**Work request**. Return only the lines from the start of the records through the line that contains "A visszér kezelés ha", inclusive; leave out all pictures.

Records excerpted from a collection
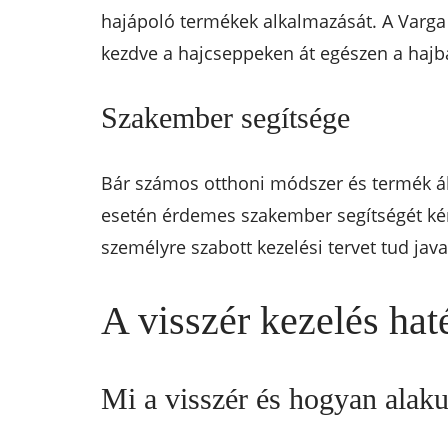
hajápoló termékek alkalmazását. A Varga
kezdve a hajcseppeken át egészen a hajb
Szakember segítsége
Bár számos otthoni módszer és termék áll
esetén érdemes szakember segítségét kér
személyre szabott kezelési tervet tud java
A visszér kezelés ha
Mi a visszér és hogyan alaku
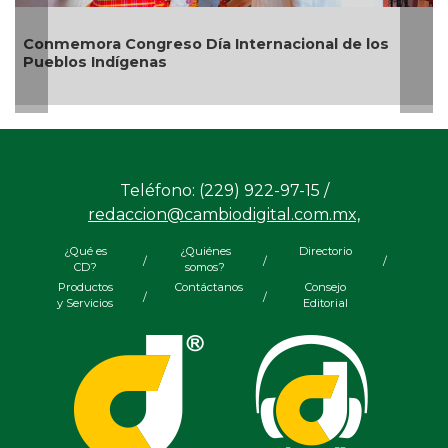
ora Congreso Día Internacional de los
Rosa María
s Indígenas
20 mil árb
Teléfono: (229) 922-97-15 /
redaccion@cambiodigital.com.mx,
¿Qué es
¿Quiénes
Directorio
/
/
/
CD?
somos?
Productos
Contáctanos
Consejo
/
/
y Servicios
Editorial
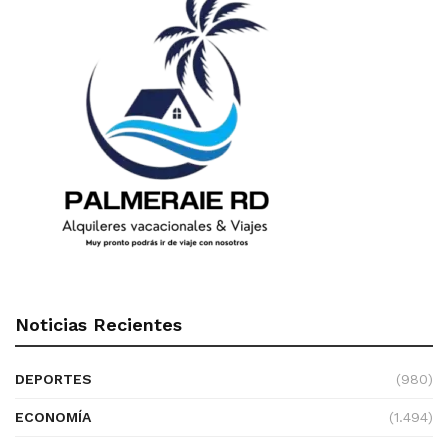
Noticias Recientes
DEPORTES
(980)
ECONOMÍA
(1.494)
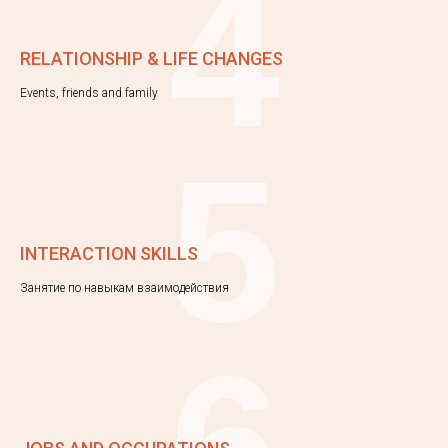
4
RELATIONSHIP & LIFE CHANGES
Events, friends and family
5
INTERACTION SKILLS
Занятие по навыкам взаимодействия
6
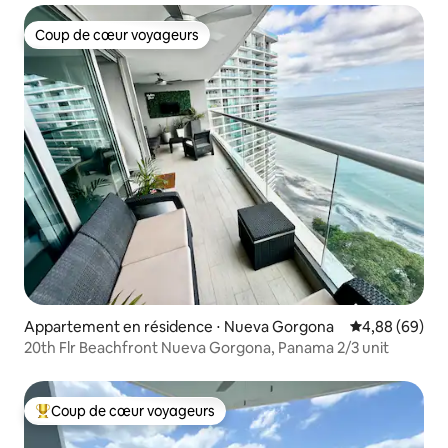
Coup de cœur voyageurs
Coup de cœur voyageurs
Appartement en résidence ⋅ Nueva Gorgona
Évaluation mo
4,88 (69)
20th Flr Beachfront Nueva Gorgona, Panama 2/3 unit
Coup de cœur voyageurs
Coups de cœur voyageurs les plus appréciés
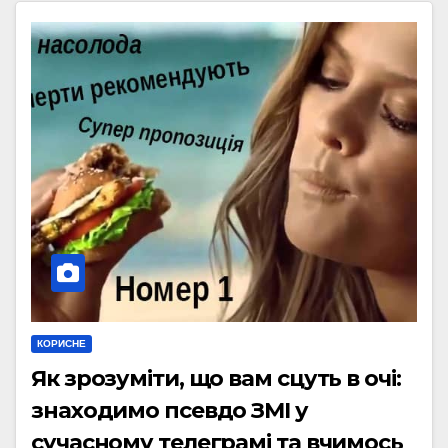
КОРИСНЕ
Як зрозуміти, що вам сцуть в очі:
знаходимо псевдо ЗМІ у
сучасному телеграмі та вчимось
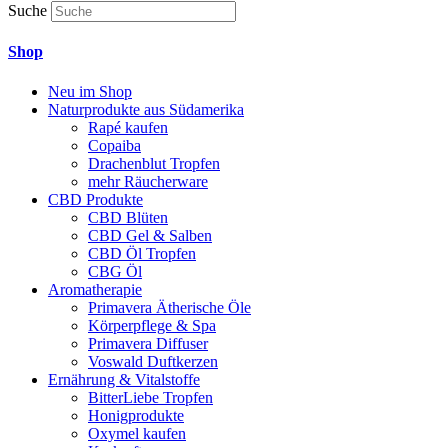
Suche
Shop
Neu im Shop
Naturprodukte aus Südamerika
Rapé kaufen
Copaiba
Drachenblut Tropfen
mehr Räucherware
CBD Produkte
CBD Blüten
CBD Gel & Salben
CBD Öl Tropfen
CBG Öl
Aromatherapie
Primavera Ätherische Öle
Körperpflege & Spa
Primavera Diffuser
Voswald Duftkerzen
Ernährung & Vitalstoffe
BitterLiebe Tropfen
Honigprodukte
Oxymel kaufen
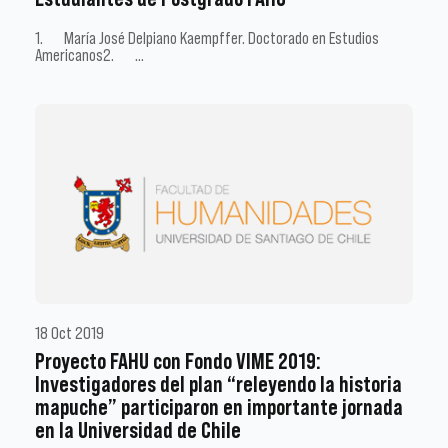
1. María José Delpiano Kaempffer. Doctorado en Estudios
Americanos2. …
18 Oct 2019
Proyecto FAHU con Fondo VIME 2019:
Investigadores del plan “releyendo la historia
mapuche” participaron en importante jornada
en la Universidad de Chile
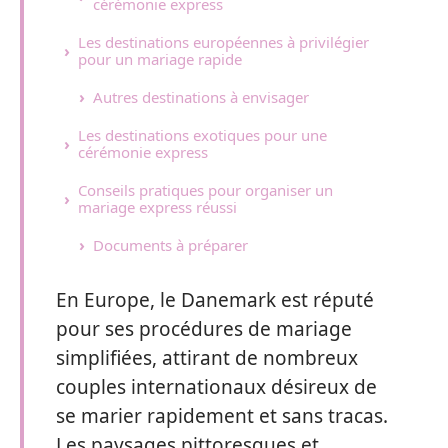
cérémonie express
Les destinations européennes à privilégier
pour un mariage rapide
Autres destinations à envisager
Les destinations exotiques pour une
cérémonie express
Conseils pratiques pour organiser un
mariage express réussi
Documents à préparer
En Europe, le Danemark est réputé
pour ses procédures de mariage
simplifiées, attirant de nombreux
couples internationaux désireux de
se marier rapidement et sans tracas.
Les paysages pittoresques et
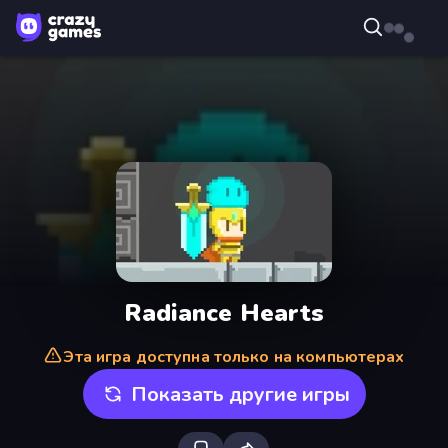
Radiance Hearts
Эта игра доступна только на компьютерах
Показать другие игры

**Your solution**.
hajápoló termékek alkalmazását. A Varga
kezdve a hajcseppeken át egészen a hajb
Szakember segítsége
Bár számos otthoni módszer és termék áll
esetén érdemes szakember segítségét kér
személyre szabott kezelési tervet tud java
A visszér kezelés ha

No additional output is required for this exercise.